*WHAT THE TASK ASKS:* Each line of the records that follow must come back exactly, with pictures skipped.

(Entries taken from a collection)
▬▬▬

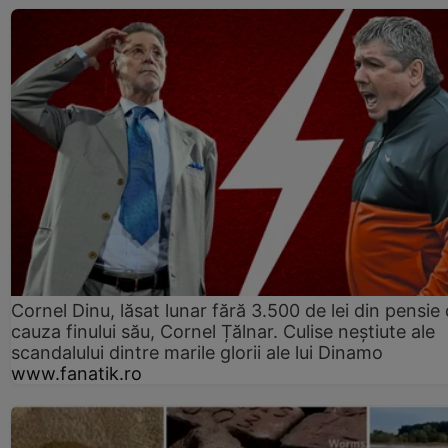
Cornel Dinu, lăsat lunar fără 3.500 de lei din pensie 
cauza finului său, Cornel Țălnar. Culise neștiute ale
scandalului dintre marile glorii ale lui Dinamo
www.fanatik.ro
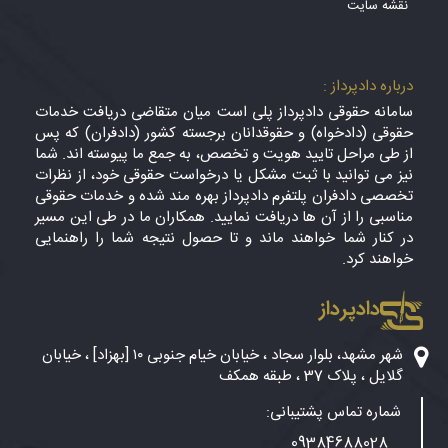
نقشه سایت
درباره دادپرداز :
سامانه حقوقی دادپرداز پلی است میان متقاضی دریافت خدمات
حقوقی (دادخواه) و حقوقدانان برجسته کشور (دادفران) که پس
از طی مراحل تایید هویت و تخصص، به جمع ما پیوسته اند. شما
نیز می توانید با ثبت مشکل یا درخواست حقوقی خود، از نظرات
تخصصی دادفران پلتفرم دادپرداز بهره مند شده و خدمات حقوقی
مناسبی را از آن ها دریافت نمایید. همکاران ما در طی این مسیر
در کنار شما خواهند ماند و تا حصول نتیجه شما را راهنمایی
خواهند کرد.
دادپرداز
شهر مشهد، بلوار سجاد ، خیابان خیام جنوبی ۱۰ [بهزاد] ، خیابان
گلایل ، پلاک 37 ، طبقه همکف
شماره تماس پشتیبانی:
09384688028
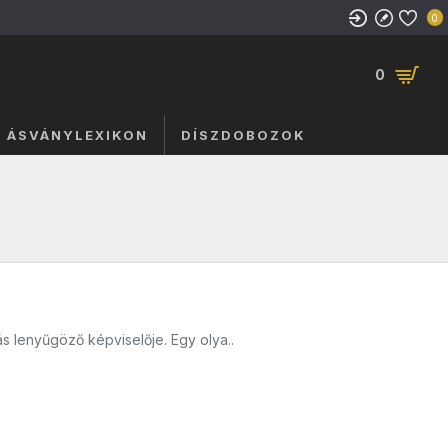
0
0
ÁSVÁNYLEXIKON
DÍSZDOBOZOK
ás lenyűgöző képviselője. Egy olya..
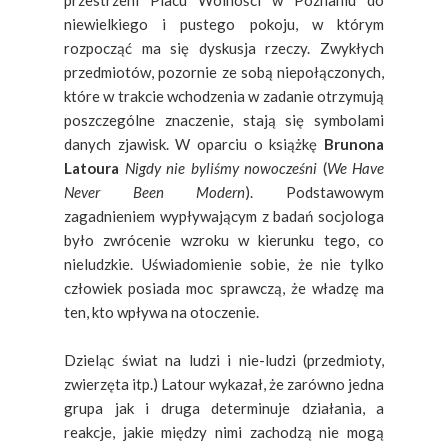
niewielkiego i pustego pokoju, w którym
rozpocząć ma się dyskusja rzeczy. Zwykłych
przedmiotów, pozornie ze sobą niepołączonych,
które w trakcie wchodzenia w zadanie otrzymują
poszczególne znaczenie, stają się symbolami
danych zjawisk. W oparciu o książkę
Brunona
Latoura
Nigdy nie byliśmy nowocześni
(
We Have
Never Been Modern
). Podstawowym
zagadnieniem wypływającym z badań socjologa
było zwrócenie wzroku w kierunku tego, co
nieludzkie. Uświadomienie sobie, że nie tylko
człowiek posiada moc sprawczą, że władzę ma
ten, kto wpływa na otoczenie.
Dzieląc świat na ludzi i nie-ludzi (przedmioty,
zwierzęta itp.) Latour wykazał, że zarówno jedna
grupa jak i druga determinuje działania, a
reakcje, jakie między nimi zachodzą nie mogą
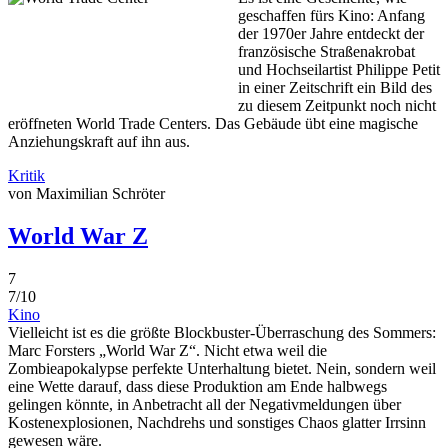
geschaffen fürs Kino: Anfang
der 1970er Jahre entdeckt der
französische Straßenakrobat
und Hochseilartist Philippe Petit
in einer Zeitschrift ein Bild des
zu diesem Zeitpunkt noch nicht
eröffneten World Trade Centers. Das Gebäude übt eine magische
Anziehungskraft auf ihn aus.
Kritik
von Maximilian Schröter
World War Z
7
7/10
Kino
Vielleicht ist es die größte Blockbuster-Überraschung des Sommers:
Marc Forsters „World War Z“. Nicht etwa weil die
Zombieapokalypse perfekte Unterhaltung bietet. Nein, sondern weil
eine Wette darauf, dass diese Produktion am Ende halbwegs
gelingen könnte, in Anbetracht all der Negativmeldungen über
Kostenexplosionen, Nachdrehs und sonstiges Chaos glatter Irrsinn
gewesen wäre.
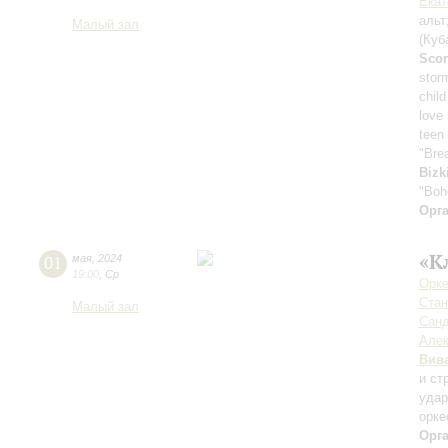
Екат
альт
Малый зал
(Куб
Scor
stor
child
love
teen 
"Bre
Bizk
"Boh
Орг
«К
01
мая
,
2024
19:00
,
Ср
Орке
Стан
Малый зал
Сан
Але
Вив
и ст
удар
орке
Орг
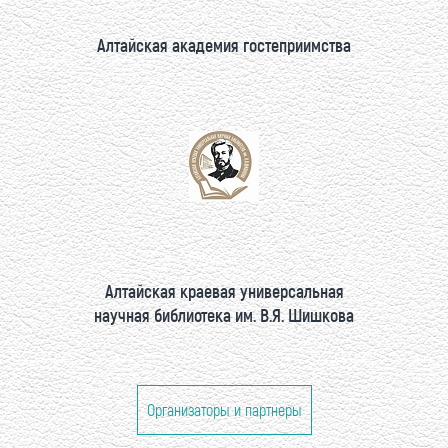
Алтайская академия гостеприимства
Алтайская краевая универсальная
научная библиотека им. В.Я. Шишкова
Организаторы и партнеры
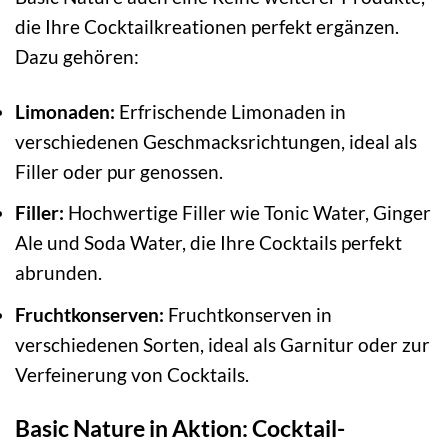
die Ihre Cocktailkreationen perfekt ergänzen.
Dazu gehören:
Limonaden:
Erfrischende Limonaden in
verschiedenen Geschmacksrichtungen, ideal als
Filler oder pur genossen.
Filler:
Hochwertige Filler wie Tonic Water, Ginger
Ale und Soda Water, die Ihre Cocktails perfekt
abrunden.
Fruchtkonserven:
Fruchtkonserven in
verschiedenen Sorten, ideal als Garnitur oder zur
Verfeinerung von Cocktails.
Basic Nature in Aktion: Cocktail-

▬▬▬

*YOUR SOLUTION:*
Cornel Dinu, lăsat lunar fără 3.500 de lei din pensie 
cauza finului său, Cornel Țălnar. Culise neștiute ale
scandalului dintre marile glorii ale lui Dinamo
www.fanatik.ro
نقشه سایت
درباره دادپرداز :
سامانه حقوقی دادپرداز پلی است میان متقاضی دریافت خدمات
حقوقی (دادخواه) و حقوقدانان برجسته کشور (دادفران) که پس
از طی مراحل تایید هویت و تخصص، به جمع ما پیوسته اند. شما
نیز می توانید با ثبت مشکل یا درخواست حقوقی خود، از نظرات
تخصصی دادفران پلتفرم دادپرداز بهره مند شده و خدمات حقوقی
مناسبی را از آن ها دریافت نمایید. همکاران ما در طی این مسیر
در کنار شما خواهند ماند و تا حصول نتیجه شما را راهنمایی
خواهند کرد.
دادپرداز
شهر مشهد، بلوار سجاد ، خیابان خیام جنوبی ۱۰ [بهزاد] ، خیابان
گلایل ، پلاک 37 ، طبقه همکف
شماره تماس پشتیبانی:
09384688028
0
0
ÁSVÁNYLEXIKON
DÍSZDOBOZOK
ás lenyűgöző képviselője. Egy olya..
niewielkiego i pustego pokoju, w którym
rozpocząć ma się dyskusja rzeczy. Zwykłych
przedmiotów, pozornie ze sobą niepołączonych,
które w trakcie wchodzenia w zadanie otrzymują
poszczególne znaczenie, stają się symbolami
danych zjawisk. W oparciu o książkę
Brunona
Latoura
Nigdy nie byliśmy nowocześni
(
We Have
Never Been Modern
). Podstawowym
zagadnieniem wypływającym z badań socjologa
było zwrócenie wzroku w kierunku tego, co
nieludzkie. Uświadomienie sobie, że nie tylko
człowiek posiada moc sprawczą, że władzę ma
ten, kto wpływa na otoczenie.
Dzieląc świat na ludzi i nie-ludzi (przedmioty,
zwierzęta itp.) Latour wykazał, że zarówno jedna
grupa jak i druga determinuje działania, a
reakcje, jakie między nimi zachodzą nie mogą
geschaffen fürs Kino: Anfang
der 1970er Jahre entdeckt der
französische Straßenakrobat
und Hochseilartist Philippe Petit
in einer Zeitschrift ein Bild des
zu diesem Zeitpunkt noch nicht
eröffneten World Trade Centers. Das Gebäude übt eine magische
Anziehungskraft auf ihn aus.
Kritik
von Maximilian Schröter
World War Z
7
7/10
Kino
Vielleicht ist es die größte Blockbuster-Überraschung des Sommers:
Marc Forsters „World War Z“. Nicht etwa weil die
Zombieapokalypse perfekte Unterhaltung bietet. Nein, sondern weil
eine Wette darauf, dass diese Produktion am Ende halbwegs
gelingen könnte, in Anbetracht all der Negativmeldungen über
Kostenexplosionen, Nachdrehs und sonstiges Chaos glatter Irrsinn
gewesen wäre.
Екат
альт
Малый зал
(Куб
Scor
stor
child
love
teen 
"Bre
Bizk
"Boh
Орг
«К
01
мая
,
2024
19:00
,
Ср
Орке
Стан
Малый зал
Сан
Але
Вив
и ст
удар
орке
Орг
Алтайская академия гостеприимства
Алтайская краевая универсальная
научная библиотека им. В.Я. Шишкова
Организаторы и партнеры
die Ihre Cocktailkreationen perfekt ergänzen.
Dazu gehören:
Limonaden:
Erfrischende Limonaden in
verschiedenen Geschmacksrichtungen, ideal als
Filler oder pur genossen.
Filler:
Hochwertige Filler wie Tonic Water, Ginger
Ale und Soda Water, die Ihre Cocktails perfekt
abrunden.
Fruchtkonserven:
Fruchtkonserven in
verschiedenen Sorten, ideal als Garnitur oder zur
Verfeinerung von Cocktails.
Basic Nature in Aktion: Cocktail-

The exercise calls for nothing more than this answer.